- Requirement
Take the line with "VERBESSERUNG DER SEHKRAFT." as the first and the last line of the data as the end. Write out both and every line between exactly, except pictures.

- Provided data

*** Begin section ***

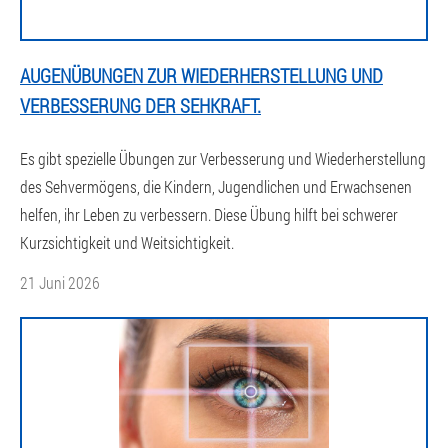
AUGENÜBUNGEN ZUR WIEDERHERSTELLUNG UND
VERBESSERUNG DER SEHKRAFT.
Es gibt spezielle Übungen zur Verbesserung und Wiederherstellung
des Sehvermögens, die Kindern, Jugendlichen und Erwachsenen
helfen, ihr Leben zu verbessern. Diese Übung hilft bei schwerer
Kurzsichtigkeit und Weitsichtigkeit.
21 Juni 2026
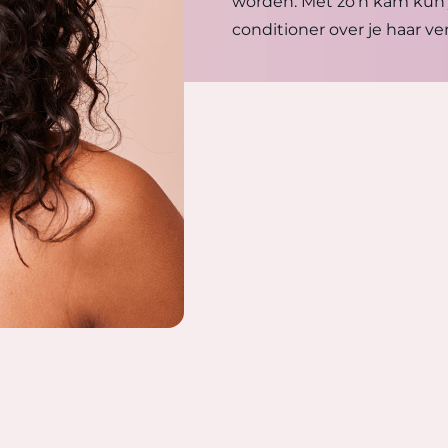
worden. Met zo'n kam kun 
conditioner over je haar v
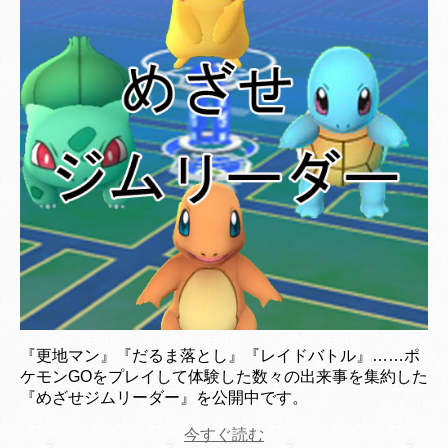
『更地マン』『だるま落とし』『レイドバトル』……ポ
ケモンGOをプレイして体験した数々の出来事を集約した
『めざせジムリーダー』を公開中です。
今すぐ読む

*** End section ***

- Response to this task
VERBESSERUNG DER SEHKRAFT.
Es gibt spezielle Übungen zur Verbesserung und Wiederherstellung
des Sehvermögens, die Kindern, Jugendlichen und Erwachsenen
helfen, ihr Leben zu verbessern. Diese Übung hilft bei schwerer
Kurzsichtigkeit und Weitsichtigkeit.
21 Juni 2026
worden. Met zo'n kam kun 
conditioner over je haar v
『更地マン』『だるま落とし』『レイドバトル』……ポ
ケモンGOをプレイして体験した数々の出来事を集約した
『めざせジムリーダー』を公開中です。
今すぐ読む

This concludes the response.